Saved entries
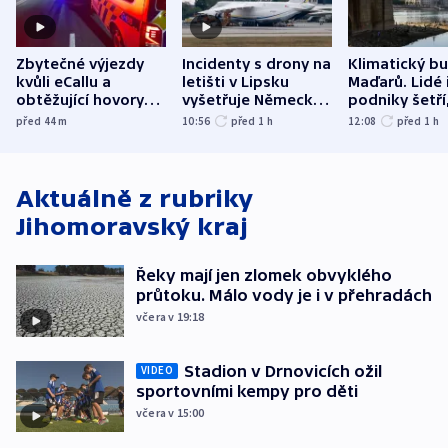
Zbytečné výjezdy
Incidenty s drony na
Klimatický b
kvůli eCallu a
letišti v Lipsku
Maďarů. Lidé 
obtěžující hovory
vyšetřuje Německo
podniky šetří
zdržují záchranáře
jako úmyslný pokus
omezuje se d
před 44
m
10:56
před 1
h
12:08
před 1
h
o způsobení
i svícení
exploze
Aktuálně z rubriky
Jihomoravský kraj
Řeky mají jen zlomek obvyklého
průtoku. Málo vody je i v přehradách
včera v 19:18
Stadion v Drnovicích ožil
VIDEO
sportovními kempy pro děti
včera v 15:00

**What to do:** The copy must match each record exactly, apart from the images, which stay out.

**Exercise solution:**
Zbytečné výjezdy
Incidenty s drony na
Klimatický b
kvůli eCallu a
letišti v Lipsku
Maďarů. Lidé 
obtěžující hovory
vyšetřuje Německo
podniky šetří
zdržují záchranáře
jako úmyslný pokus
omezuje se d
před 44
m
10:56
před 1
h
12:08
před 1
h
o způsobení
i svícení
exploze
Aktuálně z rubriky
Jihomoravský kraj
Řeky mají jen zlomek obvyklého
průtoku. Málo vody je i v přehradách
včera v 19:18
Stadion v Drnovicích ožil
VIDEO
sportovními kempy pro děti
včera v 15:00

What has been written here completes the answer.